Если сценарий Малюгина окажется напечатанным доступным мне шрифтом, то я его прочту. Но, кроме самообразования, пользы от моего чтения не будет никакой.
По-видимому, Вы полагаете, что захочет вмешаться Корней Иванович. Может быть и так, и резон есть – его книга о Чехове. Поэтому я достану номер, пошлю ему его, приложив Ваше и свое письмо. Но при этом имейте в виду, что К. И. не был в кино лет 20 и не из-за плохого зрения, а по причине совершенного отсутствия интереса.
Увы! Таковы факты.
Вас я, разумеется, знаю – и не только по Комаровскому застолью. Этим летом я имела радость прочитать Ваше письмо о письме – очень сильно?.
Жму Вашу руку.
Л. Чуковская
4.02.68.
Уважаемый Виктор Викторович!
Ну вот, мне достали Чехова – то бишь Малюгина, – и я его прочла.

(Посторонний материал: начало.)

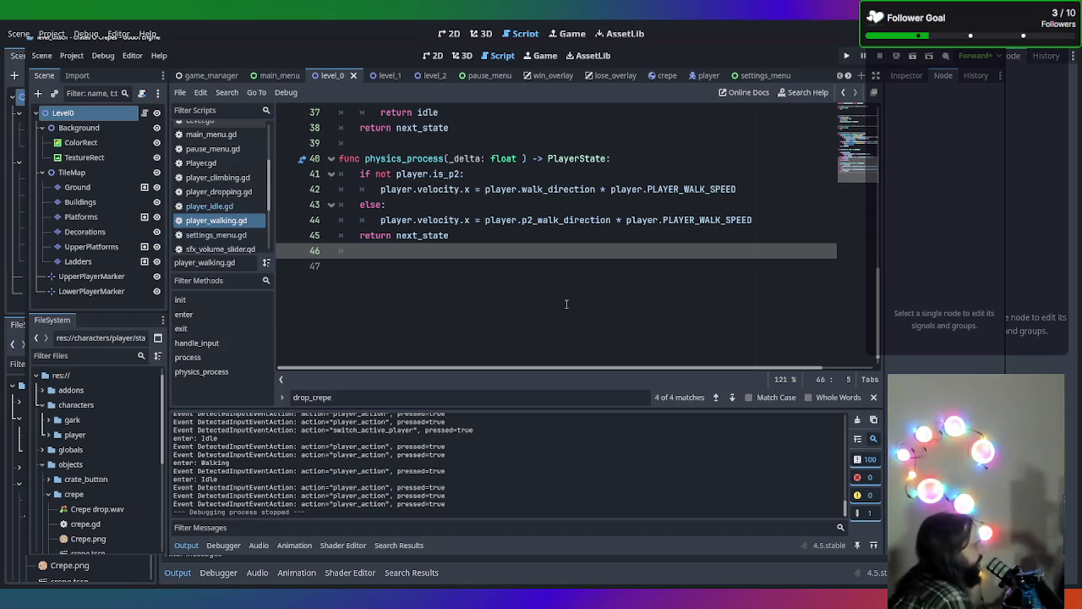
scroll(563, 300, "up", 10)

Конечно, Вы правы – все это пошлость, т. е. ложь. Чехов изображен каким-то недотепой, на котором всякие ничтожества, вроде его брата, ездят верхом. Диалог между Ликой и Потапенко он еще может сочинить кое-как, но между Ликой и Чеховым – конечно, нет, сколько ни надергивай цитат из писем. К тому же Чехов у него говорит не как интеллигентный человек того времени, а как полуинтеллигентный – нашего. Чехов не мог сказать «помыть руки» – вместо «вымыть» – не мог воскликнуть, как какая-нибудь горняшка: «Кошмар!», не мог сказать «у меня пьесы не получаются», потому что интеллигентные люди не употребляли этого недавнего «не получаются», а говорили: «мне не удается» или «у меня не выходят». Ну и т. п. и т. д.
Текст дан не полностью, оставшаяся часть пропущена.